More than half of municipal bonds carried insurance before the 2008 credit-market collapse, creating an abundance of AAA rated debt. Its decline allows for more opportunities to find underrated credits and yield spread, said Jamie Iselin, head of municipal fixed income at New York- based Neuberger Berman (0008526D), which manages about $11 billion of munis.
Iselin also discussed tobacco bonds, the recalibration of 2010 and the use of proxies to capture value for today’s Bloomberg Brief: Municipal Market newsletter.
Q: Are you happy with the decline in the amount of bond insurance in the market?
A: We love that it’s gone. We want our clients to be paid for our ability to assess the relative value of a particular security.
That insurance model created a really commodity-like feel to the market. A bond would get downgraded two notches and the price wouldn’t move at all. The market just yawned. It shouldn’t, because the underlying credit is weakening.
Though yields are much lower right now than they’ve been in a while, the opportunity in the marketplace to find bonds that have a yield spread is as high as at any point in our careers.
Q: Do you think there’s any chance of a revival of the municipal bond-insurance industry?
A: You never want to say never, but the market is distrustful of it. Also, the ratings agencies have been really harsh. I mean, they downgraded Berkshire Hathaway. (BRK/A)
If they can’t maintain a AAA rating, what entity is going to commit the capital to the muni-insurance business to get a AAA rating? If there are some new entries into the marketplace, it’s going to be a AA insurer, which will really be there to help the single-As and the BBBs, which is what insurance was originally meant to be.
Q: What types of municipal bonds do you avoid?
A: Tobacco securitization. Although most of the rulings lately have gone in favor of the tobacco companies, handicapping litigation risk is a very difficult thing to do. It has created enormous volatility in that sector.
The yields are very enticing, but that’s not the type of instrument we want. It’s a risk that’s very difficult to quantify. On top of that, the government is trying to discourage smoking, so that’s a force going against you.
Q: What are your thoughts on the recalibration of municipal ratings in 2010 by Moody’s Investors Service and Fitch Ratings, which resulted in higher ratings for many issuers?
A: I think it’s fair to say not every credit deserved that move higher. In some credits, it has created a coiled-spring effect, where they didn’t deserve the upgrade in the first place. We were in the middle of a recession, their performance from an operational standpoint was declining, and yet they shifted local GOs up by a notch to three notches.
This coiled-spring concept sets some credits up for multi- notch downgrades. The concept of a “super downgrade” is very different than what market participants have been used to. In the old days, if a credit started to deteriorate a little bit, you went on a negative outlook, which then moved to a negative watch, which may or may not have meant a downgrade, depending on if the municipality got its act together.

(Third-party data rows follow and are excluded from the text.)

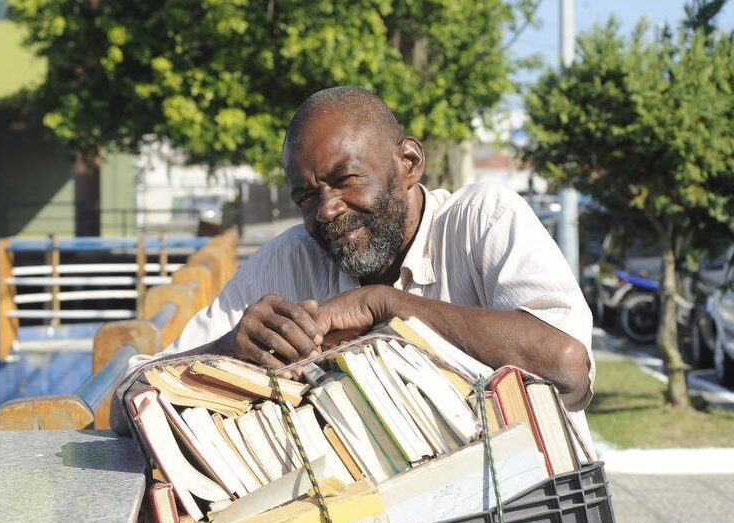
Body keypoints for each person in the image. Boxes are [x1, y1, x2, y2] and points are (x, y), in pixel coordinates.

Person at [123, 86, 594, 441]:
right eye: (307, 196)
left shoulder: (484, 218)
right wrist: (229, 348)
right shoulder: (289, 261)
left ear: (408, 162)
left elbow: (567, 366)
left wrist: (384, 305)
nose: (327, 210)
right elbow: (126, 403)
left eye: (346, 180)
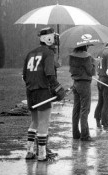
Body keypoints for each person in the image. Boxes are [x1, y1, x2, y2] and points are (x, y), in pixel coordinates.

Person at [22, 27, 66, 161]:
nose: (56, 42)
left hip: (30, 91)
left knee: (34, 122)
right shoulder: (48, 53)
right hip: (43, 91)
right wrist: (58, 88)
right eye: (54, 38)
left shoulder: (30, 53)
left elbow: (25, 75)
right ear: (49, 39)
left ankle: (30, 151)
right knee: (44, 122)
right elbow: (49, 74)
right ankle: (42, 154)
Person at [69, 45, 96, 141]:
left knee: (76, 109)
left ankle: (75, 133)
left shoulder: (72, 55)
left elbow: (71, 70)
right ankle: (85, 135)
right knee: (85, 109)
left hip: (75, 83)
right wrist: (94, 63)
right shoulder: (87, 56)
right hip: (84, 84)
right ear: (85, 46)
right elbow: (91, 72)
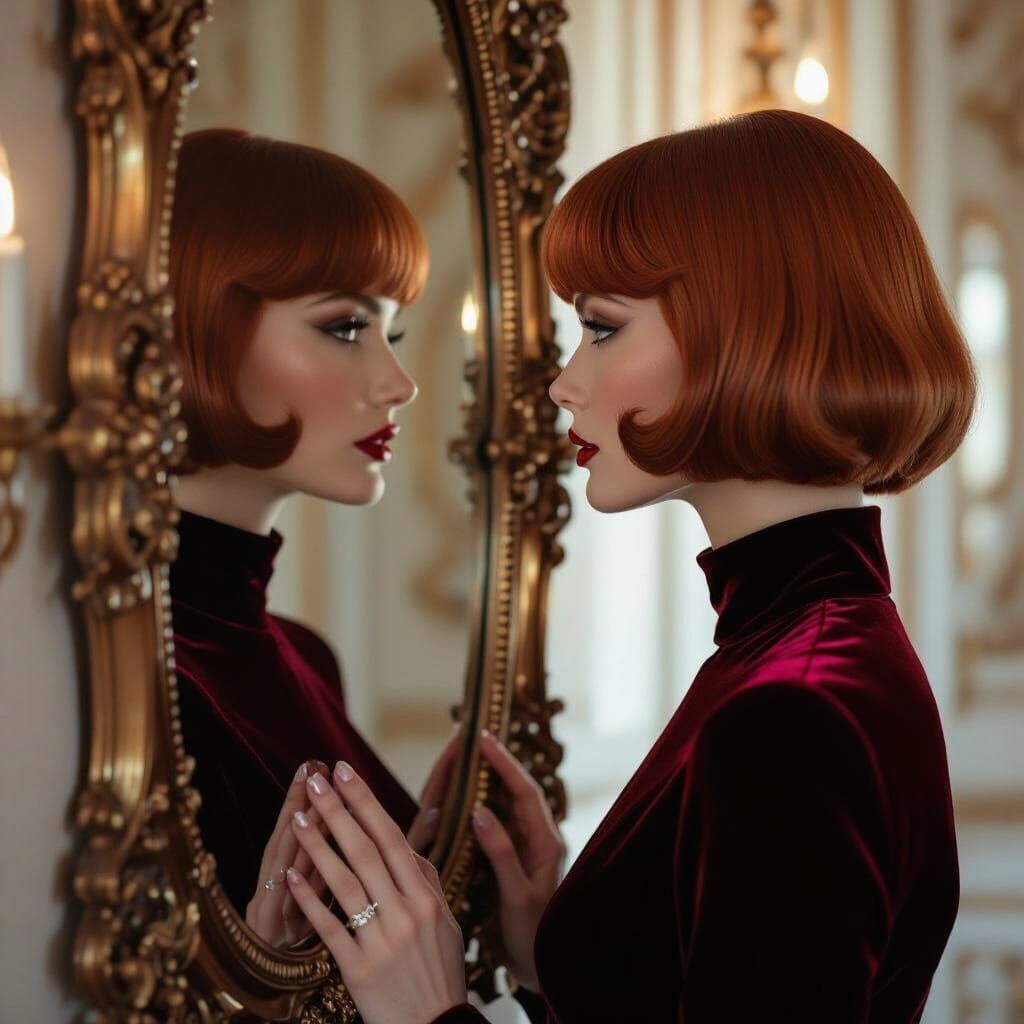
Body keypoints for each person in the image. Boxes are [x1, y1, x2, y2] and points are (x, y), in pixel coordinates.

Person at [280, 109, 975, 1023]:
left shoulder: (790, 709)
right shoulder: (813, 646)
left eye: (601, 329)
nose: (565, 381)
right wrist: (566, 961)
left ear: (746, 330)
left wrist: (432, 1015)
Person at [167, 128, 443, 946]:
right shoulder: (143, 683)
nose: (398, 383)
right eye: (346, 327)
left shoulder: (304, 656)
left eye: (390, 332)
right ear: (199, 326)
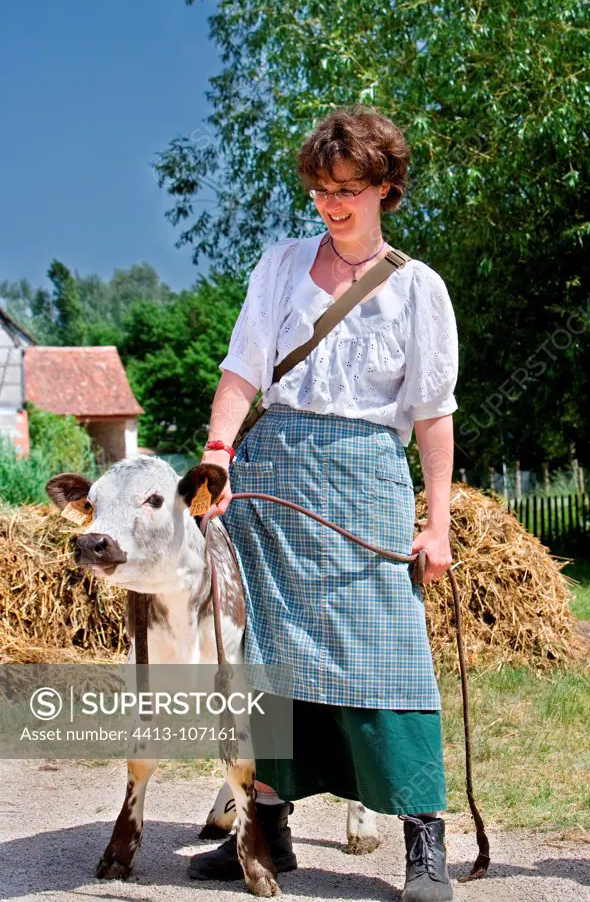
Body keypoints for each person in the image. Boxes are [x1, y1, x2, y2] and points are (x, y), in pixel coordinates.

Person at [188, 105, 459, 902]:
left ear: (386, 188)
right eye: (320, 189)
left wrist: (436, 523)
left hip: (367, 483)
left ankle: (423, 843)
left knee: (390, 657)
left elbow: (434, 415)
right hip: (269, 482)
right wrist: (216, 454)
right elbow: (243, 370)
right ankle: (265, 832)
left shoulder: (418, 290)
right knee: (264, 658)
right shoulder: (277, 267)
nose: (332, 203)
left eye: (349, 188)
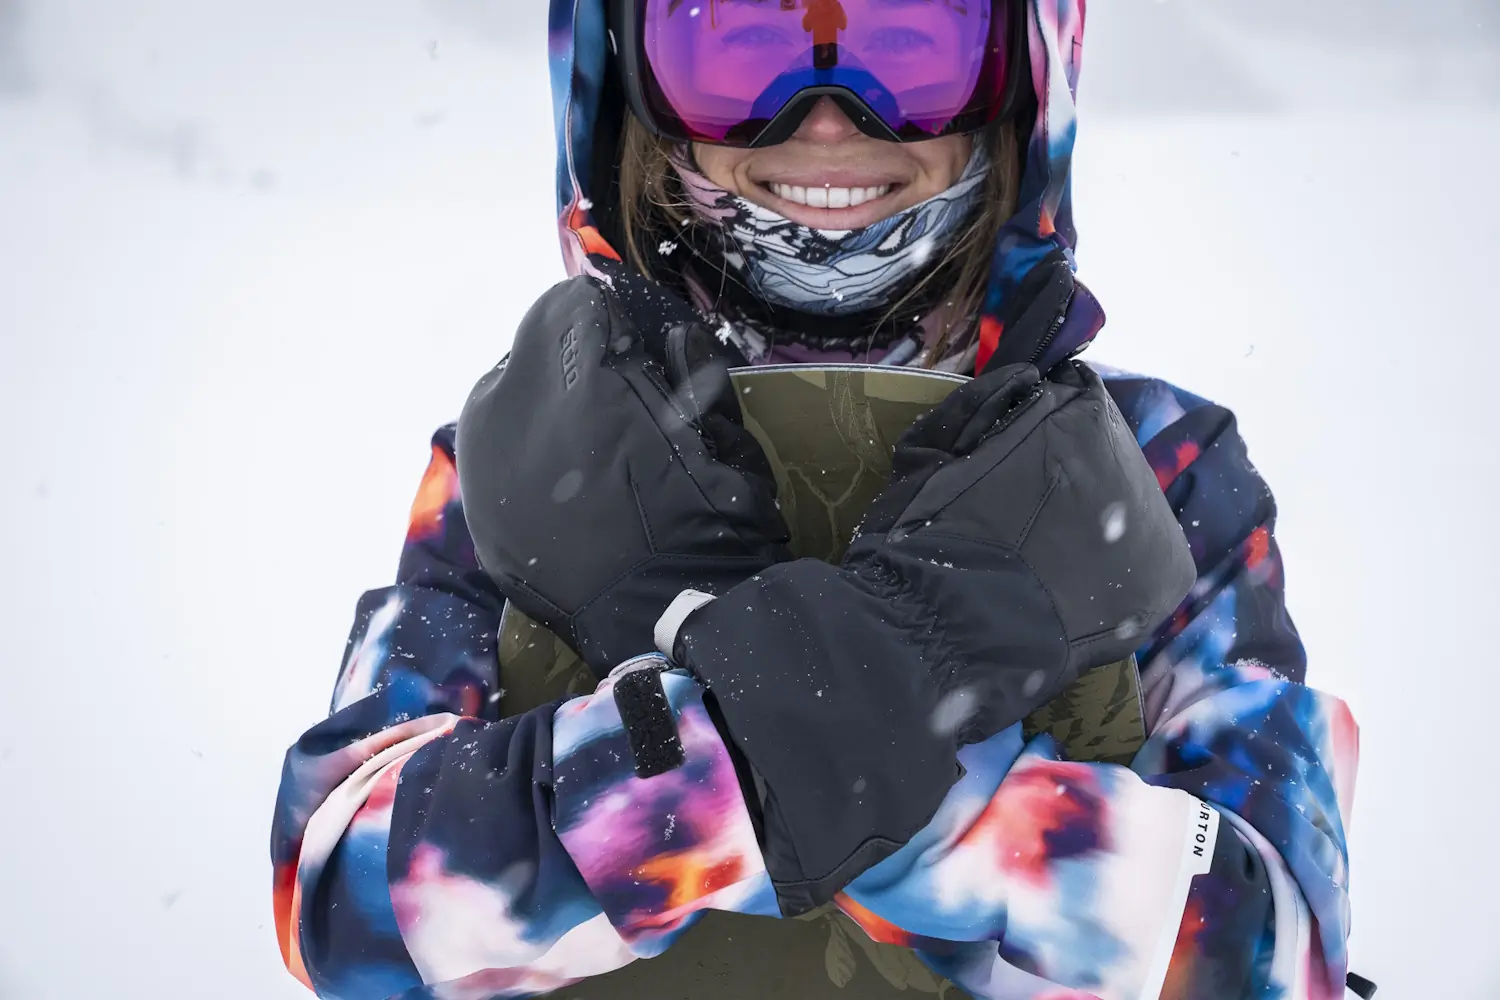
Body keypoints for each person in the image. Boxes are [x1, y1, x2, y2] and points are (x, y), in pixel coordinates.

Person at [270, 2, 1366, 998]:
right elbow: (351, 902)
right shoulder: (516, 461)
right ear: (630, 90)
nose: (831, 121)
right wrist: (876, 688)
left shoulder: (1156, 461)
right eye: (740, 44)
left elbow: (1273, 948)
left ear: (1017, 86)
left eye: (910, 44)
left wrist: (787, 727)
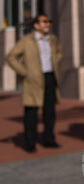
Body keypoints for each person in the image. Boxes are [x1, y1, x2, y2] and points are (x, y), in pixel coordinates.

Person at [6, 14, 63, 152]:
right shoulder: (26, 40)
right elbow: (11, 57)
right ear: (36, 25)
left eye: (49, 21)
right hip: (32, 80)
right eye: (44, 22)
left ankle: (49, 140)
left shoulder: (52, 39)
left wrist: (54, 63)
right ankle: (30, 143)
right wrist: (25, 72)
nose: (48, 24)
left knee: (49, 113)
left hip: (50, 78)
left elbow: (59, 52)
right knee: (31, 113)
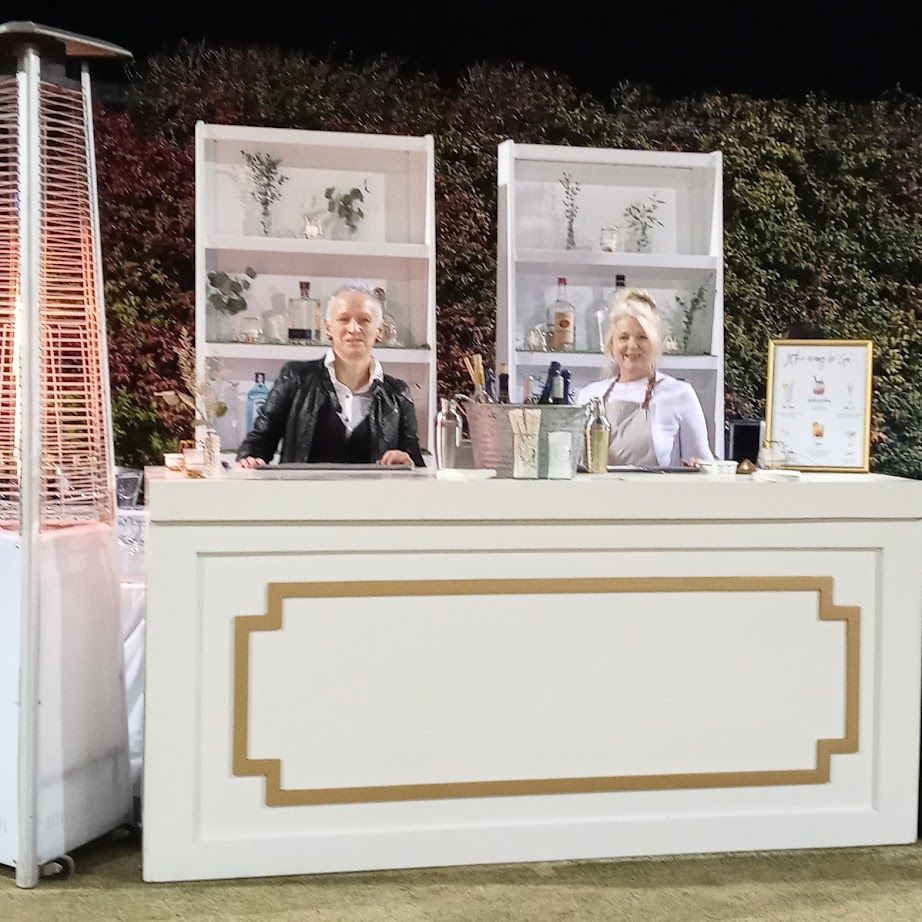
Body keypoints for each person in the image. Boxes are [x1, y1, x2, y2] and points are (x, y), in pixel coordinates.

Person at [236, 283, 424, 468]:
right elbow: (259, 442)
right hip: (301, 497)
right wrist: (250, 459)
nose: (354, 328)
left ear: (380, 331)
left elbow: (415, 462)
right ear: (327, 328)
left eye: (364, 320)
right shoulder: (295, 378)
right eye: (343, 319)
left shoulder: (398, 393)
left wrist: (406, 461)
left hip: (373, 498)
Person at [577, 287, 713, 467]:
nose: (632, 345)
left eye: (642, 337)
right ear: (611, 345)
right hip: (596, 495)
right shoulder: (589, 396)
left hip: (658, 495)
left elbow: (704, 466)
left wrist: (699, 466)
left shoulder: (679, 394)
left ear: (655, 343)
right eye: (623, 337)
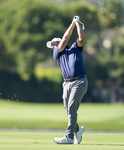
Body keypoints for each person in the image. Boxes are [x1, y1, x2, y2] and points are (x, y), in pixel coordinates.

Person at [46, 16, 88, 144]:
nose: (53, 47)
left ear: (58, 43)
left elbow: (81, 38)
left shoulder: (76, 48)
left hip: (79, 82)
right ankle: (77, 130)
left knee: (71, 107)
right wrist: (73, 22)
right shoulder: (57, 54)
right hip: (66, 84)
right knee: (68, 109)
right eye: (52, 46)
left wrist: (77, 24)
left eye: (53, 44)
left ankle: (69, 137)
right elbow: (65, 39)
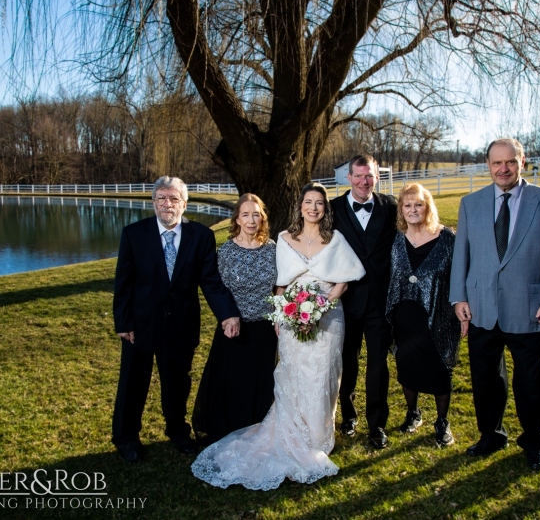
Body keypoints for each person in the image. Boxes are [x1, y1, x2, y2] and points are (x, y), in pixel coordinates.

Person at [191, 183, 365, 490]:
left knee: (323, 375)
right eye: (308, 202)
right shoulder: (284, 240)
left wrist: (321, 307)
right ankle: (291, 429)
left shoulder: (334, 239)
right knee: (294, 375)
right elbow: (281, 284)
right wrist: (288, 314)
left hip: (328, 316)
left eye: (319, 204)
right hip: (291, 314)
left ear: (325, 209)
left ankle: (318, 437)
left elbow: (344, 281)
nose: (313, 208)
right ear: (300, 206)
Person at [449, 138, 540, 471]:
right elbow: (462, 255)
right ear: (487, 165)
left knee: (530, 381)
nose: (503, 169)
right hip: (481, 307)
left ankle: (533, 442)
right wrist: (459, 296)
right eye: (496, 163)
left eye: (510, 162)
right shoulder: (470, 203)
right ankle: (491, 435)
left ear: (522, 162)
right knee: (486, 378)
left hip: (529, 308)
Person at [111, 176, 241, 460]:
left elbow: (211, 281)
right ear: (154, 202)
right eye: (161, 198)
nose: (166, 204)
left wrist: (227, 313)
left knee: (177, 382)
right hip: (140, 324)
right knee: (133, 382)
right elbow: (124, 283)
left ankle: (177, 430)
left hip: (181, 324)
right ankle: (126, 436)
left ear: (184, 204)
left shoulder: (201, 236)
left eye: (173, 199)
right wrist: (123, 323)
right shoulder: (134, 234)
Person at [192, 194, 278, 447]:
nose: (251, 220)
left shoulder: (273, 248)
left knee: (261, 381)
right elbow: (217, 289)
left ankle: (258, 428)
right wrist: (227, 318)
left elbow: (280, 286)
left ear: (262, 217)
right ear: (237, 219)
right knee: (232, 382)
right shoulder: (227, 250)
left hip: (264, 328)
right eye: (245, 215)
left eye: (256, 214)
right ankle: (230, 427)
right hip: (235, 328)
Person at [385, 183, 465, 446]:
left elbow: (460, 276)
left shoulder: (447, 239)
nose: (412, 209)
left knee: (441, 368)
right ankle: (413, 413)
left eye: (418, 204)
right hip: (405, 316)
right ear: (401, 210)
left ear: (428, 207)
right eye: (407, 205)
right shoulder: (396, 239)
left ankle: (442, 422)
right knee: (407, 368)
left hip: (439, 317)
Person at [330, 154, 398, 449]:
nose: (363, 181)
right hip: (345, 299)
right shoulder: (333, 209)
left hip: (380, 300)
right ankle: (348, 414)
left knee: (378, 363)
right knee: (347, 360)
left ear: (377, 176)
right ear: (349, 178)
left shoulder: (391, 207)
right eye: (358, 176)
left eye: (368, 175)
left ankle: (377, 424)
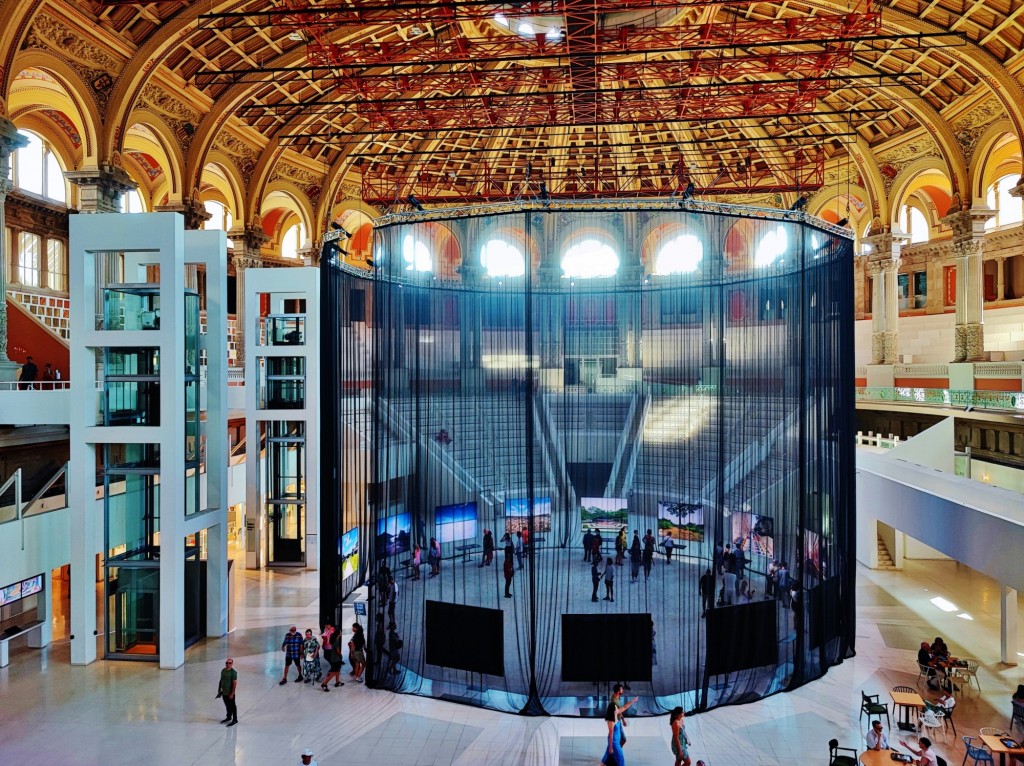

Now you have a jump to default methodology instead of an incremental methodology. I think ratings volatility is going to be a much bigger deal for the marketplace going forward.
Q: Do you ever seek out proxy credits for large state or city issuers that have a lot of debt outstanding?
A: There’s a general-obligation credit that is coterminous with the city of Chicago called the Chicago Park District (28074MF). The city and Park District share the same tax base, but the district is only responsible for the parks and not broader and fiscally stressful services for which the city is responsible, making it a stronger credit.
It’s a mid-AA to high-AA credit, but it trades at spreads that are much wider than a credit of that fundamental strength and those ratings would suggest.
You do have to be careful about credits that are too closely linked to a state, though. If a state is having a lot of problems, the market has gotten better at punishing credits with a close link.
Q: Are you concerned about the proposed 28 percent cap on the tax-exempt benefits of municipal bonds from President Barack Obama’s budget proposal?
A: We think you have to pay attention to this stuff much more closely because of the political climate. It’s the wrong call just to dismiss it.
We view Washington as so gridlocked leading into this election cycle that any major change in tax policy prior to the election is extremely low probability. But you have the president’s proposal, and on the Republican side, several candidates have talked about tax simplification.
Q: Do you have concerns about disclosure in the municipal market?
A: Disclosure in the last five to 10 years has improved a lot, with these repositories like EMMA. Also, I think people try to compare muni disclosure with corporate disclosure.
If you’re talking about a GO credit, they have a tax base, they set a rate on the tax base, and you have a pretty good idea about how things are going to play out over the course of a year. A quarterly update on how that’s going is not going to tell you all that much. They don’t experience the same revenue volatility.